In summer I’ve done a soldering workshop for some teens. Because I wanted the workshop to be cool and challenging at the same time I designed a PCB (“Printed Circuit Board”) tailored to my requirements. It has a mikrocontroller, an OLED-display, a button, LED and some SMD parts.
When the button is pressed the display shows a text and the LED blinks, both for a time duration of ten minutes. The PCB is powered by a CR2032 coin cell battery.
The PCB is designed in order to be challenging but also to be fun to solder. Therefore the parts are surface mounted (SMD parts) with a size of 0805 which is kind of small, but not too small ;)

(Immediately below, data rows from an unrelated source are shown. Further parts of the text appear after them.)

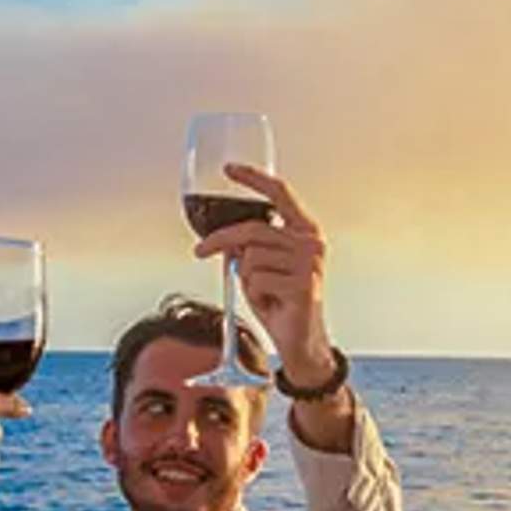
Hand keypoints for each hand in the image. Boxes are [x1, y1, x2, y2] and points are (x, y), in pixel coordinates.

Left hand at [200, 162, 332, 383]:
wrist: (300, 341)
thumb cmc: (281, 302)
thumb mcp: (259, 268)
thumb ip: (246, 246)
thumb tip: (224, 237)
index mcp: (304, 230)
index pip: (279, 193)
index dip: (253, 178)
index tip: (229, 169)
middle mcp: (310, 242)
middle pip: (252, 229)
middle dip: (220, 240)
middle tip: (201, 250)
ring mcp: (308, 263)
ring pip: (250, 257)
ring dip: (245, 278)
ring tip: (262, 291)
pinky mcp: (303, 285)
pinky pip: (257, 280)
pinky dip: (254, 294)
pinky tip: (270, 302)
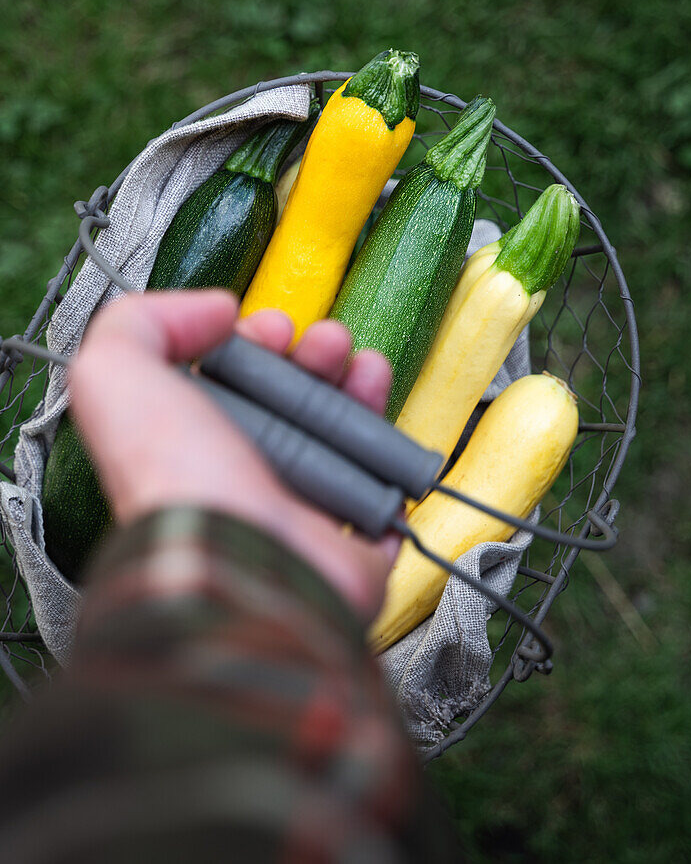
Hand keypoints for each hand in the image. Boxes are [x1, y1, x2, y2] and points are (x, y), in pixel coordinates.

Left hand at [69, 290, 396, 619]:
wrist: (242, 562)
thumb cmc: (176, 481)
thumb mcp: (117, 377)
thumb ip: (141, 322)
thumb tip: (214, 311)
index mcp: (189, 448)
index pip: (228, 388)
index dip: (253, 346)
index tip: (270, 328)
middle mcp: (242, 481)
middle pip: (289, 404)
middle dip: (311, 358)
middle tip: (324, 344)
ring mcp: (298, 514)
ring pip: (337, 438)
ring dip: (354, 387)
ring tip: (361, 364)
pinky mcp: (349, 544)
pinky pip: (380, 490)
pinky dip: (390, 447)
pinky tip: (380, 406)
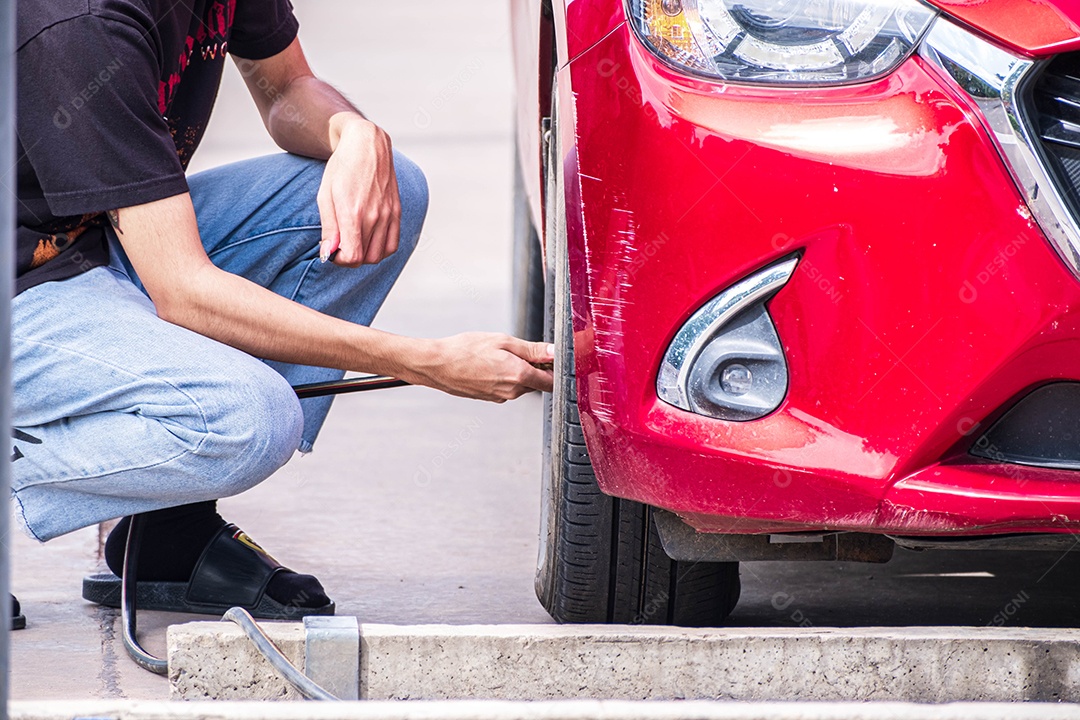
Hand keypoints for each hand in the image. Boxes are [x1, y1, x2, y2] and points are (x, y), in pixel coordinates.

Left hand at [317, 114, 399, 266]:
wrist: (366, 144)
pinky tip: (370, 241)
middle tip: (341, 246)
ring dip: (365, 255)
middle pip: (365, 258)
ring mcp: (388, 214)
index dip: (339, 260)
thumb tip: (328, 253)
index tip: (332, 251)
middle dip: (350, 258)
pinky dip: (381, 250)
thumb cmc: (341, 168)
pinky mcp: (397, 211)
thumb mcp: (325, 196)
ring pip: (379, 255)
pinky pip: (392, 244)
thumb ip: (328, 228)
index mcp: (353, 213)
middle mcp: (374, 216)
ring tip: (354, 242)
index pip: (352, 256)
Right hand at [412, 333, 555, 401]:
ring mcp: (500, 397)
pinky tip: (490, 364)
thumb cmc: (466, 349)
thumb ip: (532, 349)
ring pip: (520, 385)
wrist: (438, 365)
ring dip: (517, 371)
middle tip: (517, 349)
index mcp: (519, 376)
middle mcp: (512, 391)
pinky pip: (506, 387)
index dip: (554, 369)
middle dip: (534, 367)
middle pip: (536, 382)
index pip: (551, 381)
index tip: (550, 357)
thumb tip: (554, 352)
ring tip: (498, 355)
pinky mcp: (490, 398)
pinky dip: (504, 376)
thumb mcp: (503, 341)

The mikrocontroller is a STM32L062K8 from ST Microelectronics in a 32 pin LQFP package.
The OLED-display is bought from Amazon and is 1.3 inch in size. It communicates with the uC using the I2C protocol. The display is mounted on the main PCB with four screws.
For the processor clock an external crystal is used. It clocks with 8 MHz. Well, actually the external crystal is quite overkill but it looks cool.
Button debouncing is done in software in order to keep the PCB simple and because the workshop time was limited.
STM32L062K8 (LQFP32 package)
PTS636 SL43 SMTR LFS
1.3 inch OLED display
Link to Amazon
LG R971-KN-1 (size 0805)
SMD capacitors and resistors (see down below)
Coin battery CR2032
SMD coin battery holder
screws and screw nuts (4x)
The eagle design files are located in my github repo in the folder “eagle-files”.
In order to flash the uC the serial wire debug (SWD) protocol is used. The corresponding pins of the uC are layouted to the PCBs pinheader (have a look at the eagle files). I used a NUCLEO-development-board from ST, which is not only able to flash its own uC but also can flash external ones.